In December of 1992, Joseph Cervasio, who was the MORI Project Manager for New Jersey, told Boginis to evaluate a member of his staff, Bill Crim, for suitability as a sales manager. Boginis responded that Crim's lack of a New Jersey real estate license disqualified Crim from the position under New Jersey law. Boginis did not contact any governmental authority, such as the New Jersey Real Estate Commission. Cervasio argued with Boginis about Crim on March 19, 1993, and Cervasio told Boginis that he was recommending Boginis' termination. Boginis claims that Cervasio terminated him in retaliation for telling Cervasio that it would be illegal to promote Crim without a license. Cervasio states that Boginis' termination was due to restructuring and downsizing of the New Jersey project.

MORI has produced some evidence that during early 1993, it was laying off personnel at the New Jersey site. Sales and marketing staff had been reduced by one-third between June of 1992 and March of 1993, and Boginis had evaluated a large number of personnel for potential termination. However, Boginis states that there was no discussion of any elimination of sales management positions prior to Boginis' argument with Cervasio about Bill Crim on March 19, 1993. To the contrary, MORI was at that time actively seeking to hire another sales manager, because Cervasio and Boginis had agreed on the need for additional sales management staff in order to create a new sales program.
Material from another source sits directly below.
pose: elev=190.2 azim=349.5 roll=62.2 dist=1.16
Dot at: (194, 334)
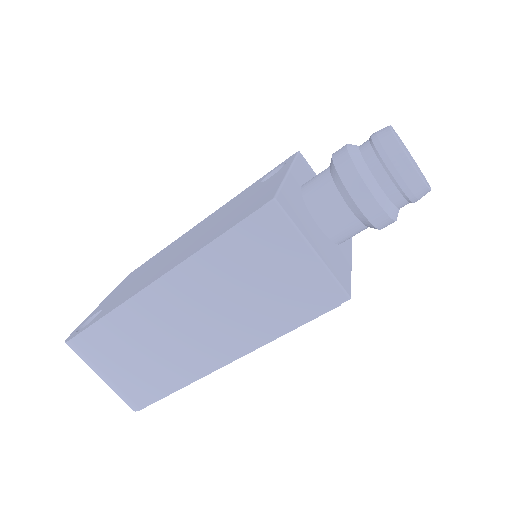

After informing Boginis that he intended to fire him, Cervasio immediately called Nancy Callahan, a member of MORI's human resources department, and asked about MORI's discipline procedures. Callahan advised Cervasio that, as specified in MORI's written policies, Cervasio was required to issue two written warnings and counseling before terminating an employee. According to MORI's Director of Human Resources, MORI's termination policy applies to all employees, including managers, and is addressed during employee orientation and included in MORI's employee handbook. MORI has a formal policy that terminations not in compliance with the requirements for progressive discipline are reversed by the Human Resources Department. Boginis' prior termination of a sales executive had been reversed by Human Resources for failure to comply with the policy. Cervasio admitted at his deposition that Boginis should not have been fired without at least two written warnings, but that the warnings were never given.

Subsequent to his termination, Boginis filed suit in the United States District Court for the Eastern District of Virginia, Alexandria Division. He alleged four different causes of action: misrepresentation (fraud) based upon oral statements made and information not disclosed at the time he was interviewing for the job in Barbados (Count I); breach of contract (Count II); breach of contract based upon a claimed "implied contract term" that he could not be terminated without standard personnel procedures (Count III); and a violation of CEPA in that Boginis' termination was in retaliation for complaining that Bill Crim needed a real estate license (Count IV).

After discovery was taken, MORI moved for summary judgment. Boginis voluntarily dismissed Count II of his complaint.